Today: 23-Feb-2009: Internet Explorer, Outlook and Office Fun

February 23rd, 2009 | Category: today

So I upgraded to IE7 today to try and work through some strangeness that has been happening with the presenter software from last week. I decided I didn’t want “Live Search” to be my default search engine for it and get sent to a list of searches I can use. Most annoyingly this spawns a completely new window to display the list of search engines instead of using tabs. Wouldn’t that be cool to demonstrate how useful tabs are straight off the bat? No? Shame.

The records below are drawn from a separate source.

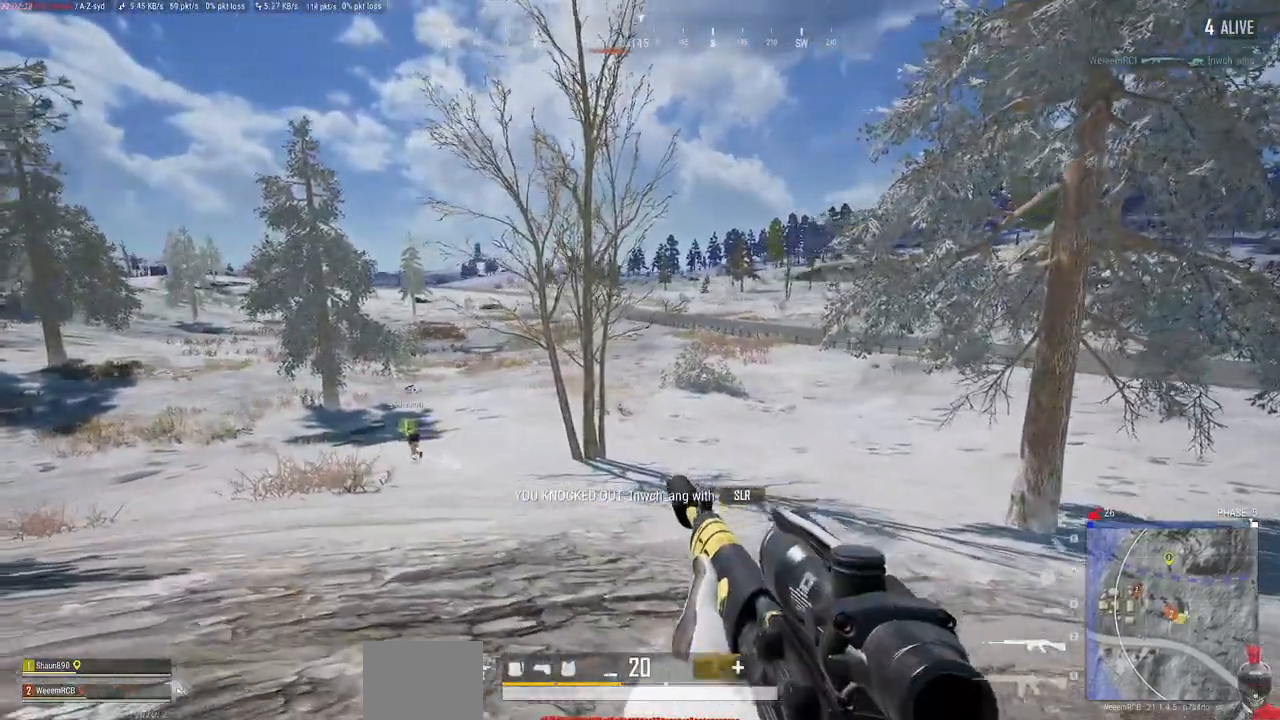
{"keys": ["a"], "mouse": [], "events": []}
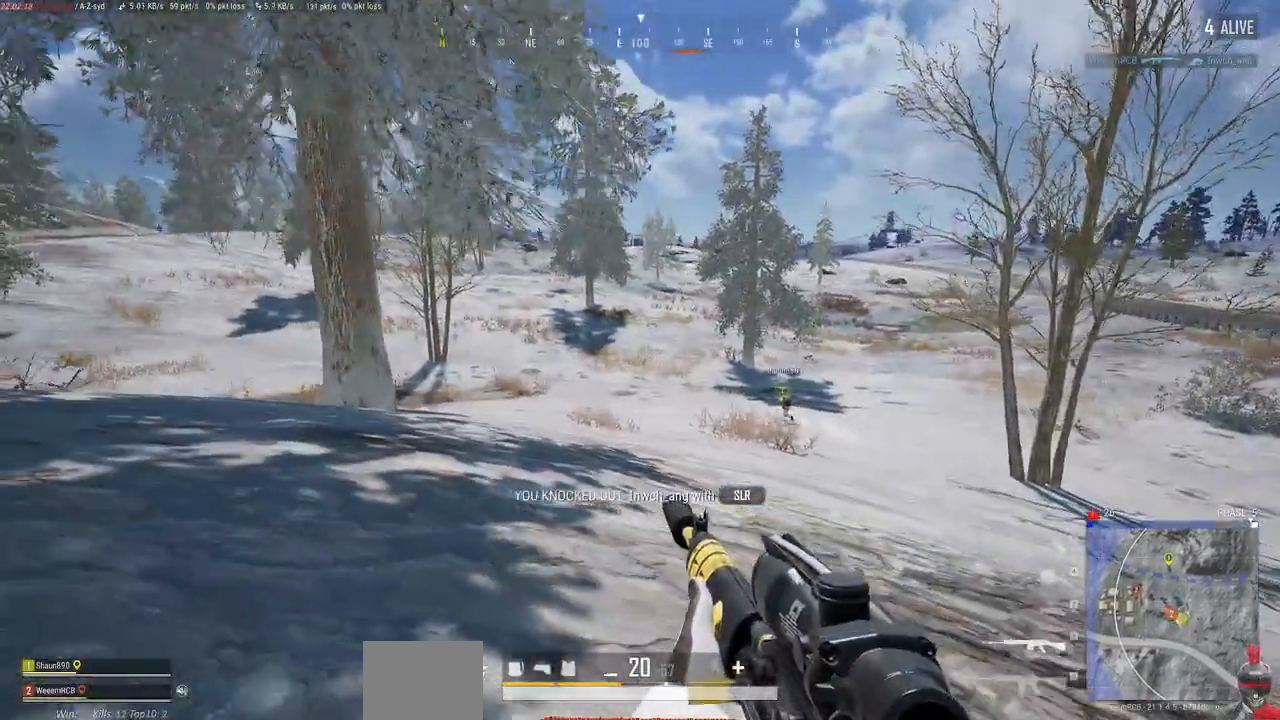
{"keys": ["a"], "mouse": [], "events": [[83, "w", "down"], [367, "w", "up"]]}
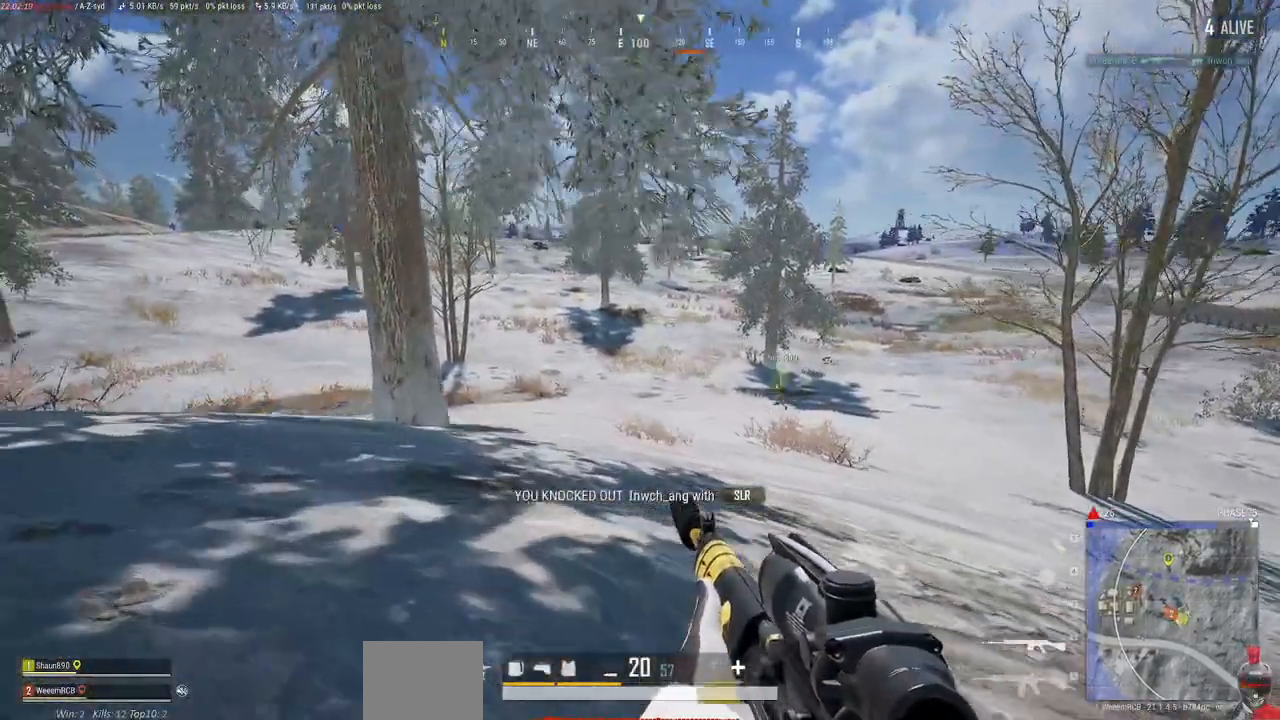
{"keys": ["a", "w"], "mouse": [], "events": [[367, "w", "down"]]}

So the regular search engines are there like AOL, ASK, Google, Live Search, Lycos and Yahoo but then there is Rediff which is “Search India as it happens”, Sify which appears to be “India News” and under Topic Search there are items like “India Times”, “Naukri” (“Top Jobs in India”) and then one Australian: News Corp Online. At first I thought that for some reason I’d chanced onto India so I selected Global Sites and reselected Australia to be regreeted by India. Virgin.com appears to be there and out of curiosity I installed it only to find it didn’t actually work. I searched for contact and it didn’t appear to actually find anything. If I type ‘contact’ into the search box in the page it does go to it finds results. Clearly Microsoft is on the ball with IE7.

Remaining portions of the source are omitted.